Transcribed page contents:
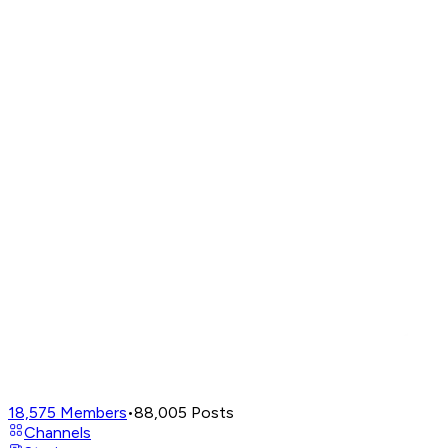
18,575
Members
•
88,005
Posts
Channels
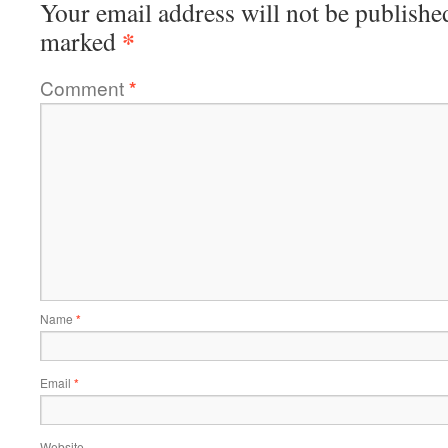
Your email address will not be publishe
*
marked
Comment
*
Name
*
Email
*
Website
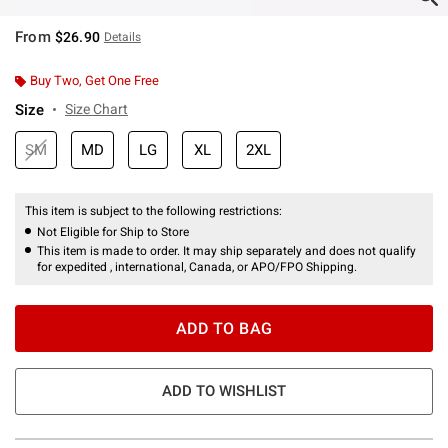
From
$26.90
Details
Buy Two, Get One Free
Size
Size Chart
SM
MD
LG
XL
2XL
This item is subject to the following restrictions:
Not Eligible for Ship to Store
This item is made to order. It may ship separately and does not qualify
for expedited , international, Canada, or APO/FPO Shipping.
ADD TO BAG
ADD TO WISHLIST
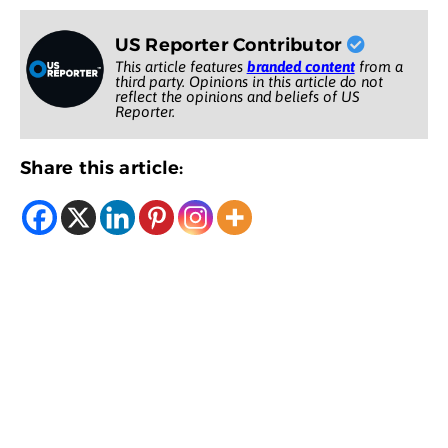
US Reporter Contributor
This article features
branded content
from a
third party. Opinions in this article do not
reflect the opinions and beliefs of US
Reporter.
Share this article:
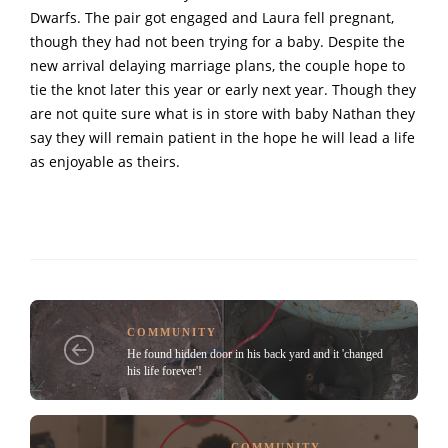
Dwarfs. The pair got engaged and Laura fell pregnant,
though they had not been trying for a baby. Despite the
new arrival delaying marriage plans, the couple hope to
tie the knot later this year or early next year. Though they
are not quite sure what is in store with baby Nathan they
say they will remain patient in the hope he will lead a life
as enjoyable as theirs.
COMMUNITY
He found hidden door in his back yard and it 'changed
his life forever'!
COMMUNITY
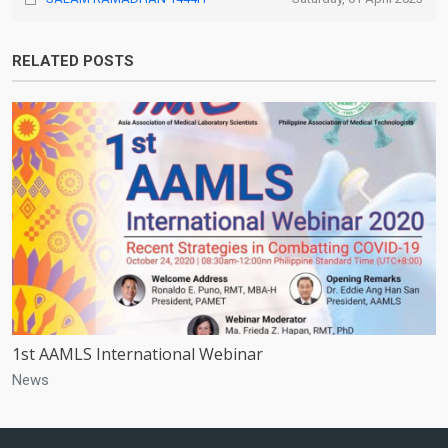
RELATED POSTS
1st AAMLS International Webinar
News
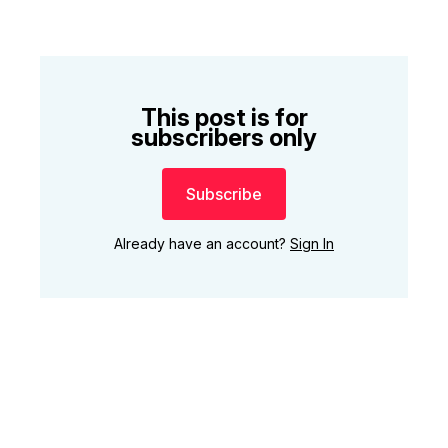
This post is for
subscribers only
Subscribe
Already have an account?
Sign In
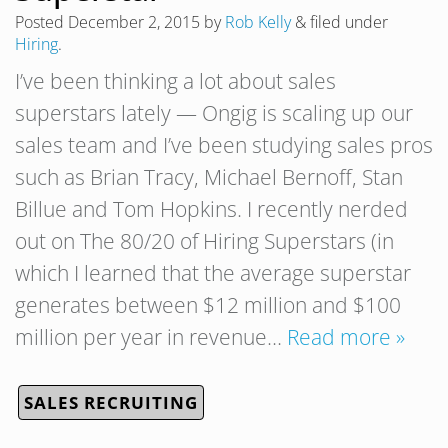
Posted
December 2, 2015
by
Rob Kelly
&
filed under
Hiring
.
I’ve been thinking a lot about sales
superstars lately — Ongig is scaling up our
sales team and I’ve been studying sales pros
such as Brian Tracy, Michael Bernoff, Stan
Billue and Tom Hopkins. I recently nerded
out on The 80/20 of Hiring Superstars (in
which I learned that the average superstar
generates between $12 million and $100
million per year in revenue…
Read more »
SALES RECRUITING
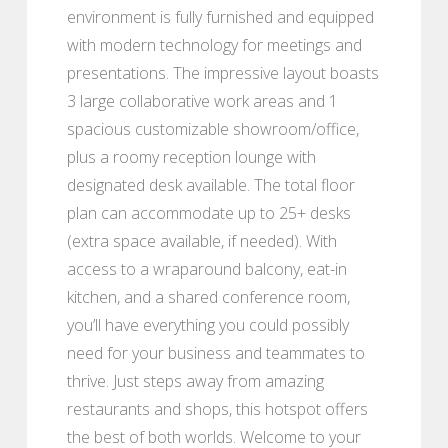
environment is fully furnished and equipped
with modern technology for meetings and
presentations. The impressive layout boasts
3 large collaborative work areas and 1
spacious customizable showroom/office,
plus a roomy reception lounge with
designated desk available. The total floor
plan can accommodate up to 25+ desks
(extra space available, if needed). With
access to a wraparound balcony, eat-in
kitchen, and a shared conference room,
you’ll have everything you could possibly
need for your business and teammates to
thrive. Just steps away from amazing
restaurants and shops, this hotspot offers
the best of both worlds. Welcome to your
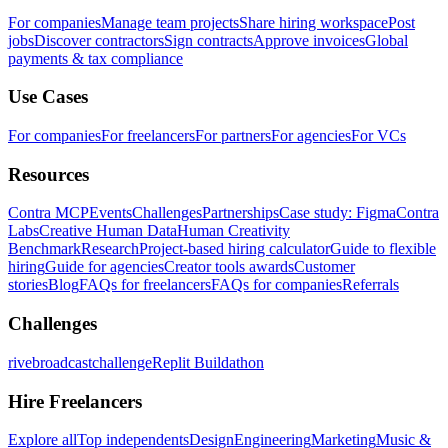
For companies
Manage team projects
Share hiring workspace
Post
jobs
Discover contractors
Sign contracts
Approve invoices
Global
payments & tax compliance
Use Cases
For companies
For freelancers
For partners
For agencies
For VCs
Resources
Contra MCP
Events
Challenges
Partnerships
Case study: Figma
Contra
Labs
Creative Human Data
Human Creativity
Benchmark
Research
Project-based hiring calculator
Guide to flexible
hiring
Guide for agencies
Creator tools awards
Customer
stories
Blog
FAQs for freelancers
FAQs for companies
Referrals
Challenges
rivebroadcastchallenge
Replit Buildathon
Hire Freelancers
Explore all
Top independents
Design
Engineering
Marketing
Music &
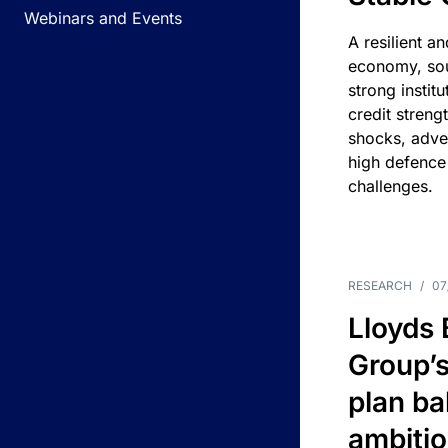
Webinars and Events
A resilient a
economy, sou
strong instit
credit streng
shocks, adv
high defence
challenges.
RESEARCH
/
07
Lloyds
Group’s
plan ba
ambitio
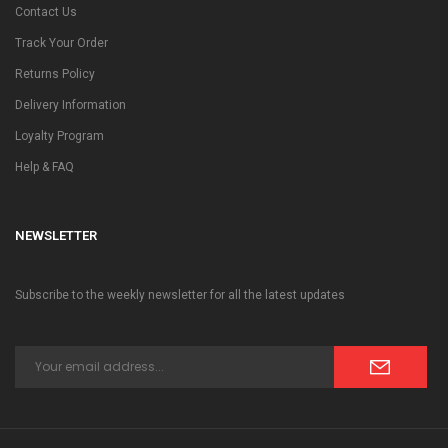
Contact Us
Track Your Order
Returns Policy
Delivery Information
Loyalty Program
Help & FAQ
NEWSLETTER
Subscribe to the weekly newsletter for all the latest updates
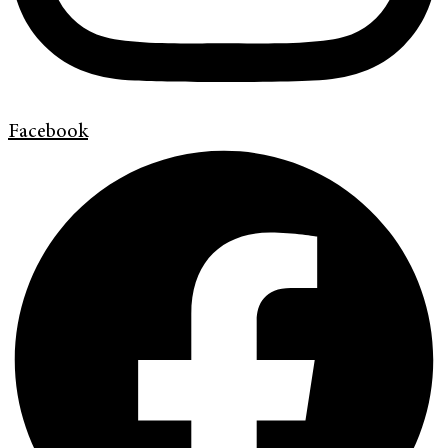
Facebook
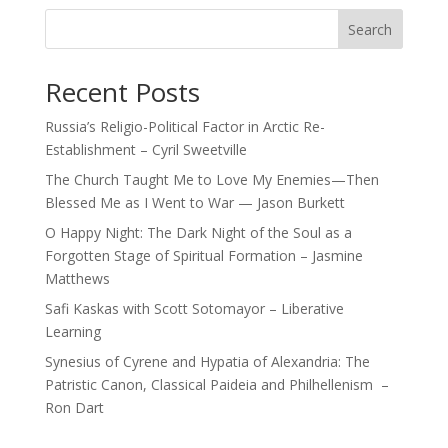
Search
Recent Posts
Russia’s Religio-Political Factor in Arctic Re-
Establishment – Cyril Sweetville
The Church Taught Me to Love My Enemies—Then
Blessed Me as I Went to War — Jason Burkett
O Happy Night: The Dark Night of the Soul as a
Forgotten Stage of Spiritual Formation – Jasmine
Matthews
Safi Kaskas with Scott Sotomayor – Liberative
Learning
Synesius of Cyrene and Hypatia of Alexandria: The
Patristic Canon, Classical Paideia and Philhellenism –
Ron Dart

What to work on: Copy the text of every row above line for line, without changing any wording. Leave out the picture markers.

Task output:
18,575
Members
•
88,005
Posts
Channels
Your email address will not be publishe
*
marked
Comment
*
Name
*
Email
*
Website
From
$26.90
Details
Buy Two, Get One Free
Size
Size Chart
SM
MD
LG
XL
2XL
This item is subject to the following restrictions:
Not Eligible for Ship to Store
This item is made to order. It may ship separately and does not qualify
for expedited , international, Canada, or APO/FPO Shipping.
ADD TO BAG
ADD TO WISHLIST
US Reporter Contributor
This article features
branded content
from a
third party. Opinions in this article do not
reflect the opinions and beliefs of US
Reporter.
Share this article:
Dwarfs. The pair got engaged and Laura fell pregnant,
though they had not been trying for a baby. Despite the
new arrival delaying marriage plans, the couple hope to
tie the knot later this year or early next year. Though they
are not quite sure what is in store with baby Nathan they
say they will remain patient in the hope he will lead a life
as enjoyable as theirs.
COMMUNITY
He found hidden door in his back yard and it 'changed
his life forever'!
COMMUNITY
RELATED POSTS
1st AAMLS International Webinar
News
This post is for
subscribers only
Subscribe
Already have an account?
Sign In
Posted
December 2, 2015
by
Rob Kelly
&
filed under
Hiring
.
I’ve been thinking a lot about sales
superstars lately — Ongig is scaling up our
sales team and I’ve been studying sales pros
such as Brian Tracy, Michael Bernoff, Stan
Billue and Tom Hopkins. I recently nerded
out on The 80/20 of Hiring Superstars (in
which I learned that the average superstar
generates between $12 million and $100
million per year in revenue…
Read more »
SALES RECRUITING
environment is fully furnished and equipped
with modern technology for meetings and
presentations. The impressive layout boasts
3 large collaborative work areas and 1
spacious customizable showroom/office,
plus a roomy reception lounge with
designated desk available. The total floor
plan can accommodate up to 25+ desks
(extra space available, if needed). With
access to a wraparound balcony, eat-in
kitchen, and a shared conference room,
you’ll have everything you could possibly
need for your business and teammates to
thrive. Just steps away from amazing
restaurants and shops, this hotspot offers
the best of both worlds. Welcome to your
For companies
Manage team projects
Share hiring workspace
Post
jobs
Discover contractors
Sign contracts
Approve invoices
Global
payments & tax compliance
Use Cases
For companies
For freelancers
For partners
For agencies
For VCs
Resources
Contra MCP
Events
Challenges
Partnerships
Case study: Figma
Contra
Labs
Creative Human Data
Human Creativity
Benchmark
Research
Project-based hiring calculator
Guide to flexible
hiring
Guide for agencies
Creator tools awards
Customer
stories
Blog
FAQs for freelancers
FAQs for companies
Referrals
Challenges
rivebroadcastchallenge
Replit Buildathon
Hire Freelancers
Explore all
Top independents
Design
Engineering
Marketing
Music &
Webinars and Events
A resilient a
economy, sou
strong instit
credit streng
shocks, adv
high defence
challenges.
RESEARCH
/
07
Lloyds
Group’s
plan ba
ambitio
Contact Us
Track Your Order
Returns Policy
Delivery Information
Loyalty Program
Help & FAQ
NEWSLETTER
Subscribe to the weekly newsletter for all the latest updates
Facebook
Search
Recent Posts
Russia’s Religio-Political Factor in Arctic Re-
Establishment – Cyril Sweetville
The Church Taught Me to Love My Enemies—Then
Blessed Me as I Went to War — Jason Burkett
O Happy Night: The Dark Night of the Soul as a
Forgotten Stage of Spiritual Formation – Jasmine
Matthews
Safi Kaskas with Scott Sotomayor – Liberative
Learning
Synesius of Cyrene and Hypatia of Alexandria: The
Patristic Canon, Classical Paideia and Philhellenism –
Ron Dart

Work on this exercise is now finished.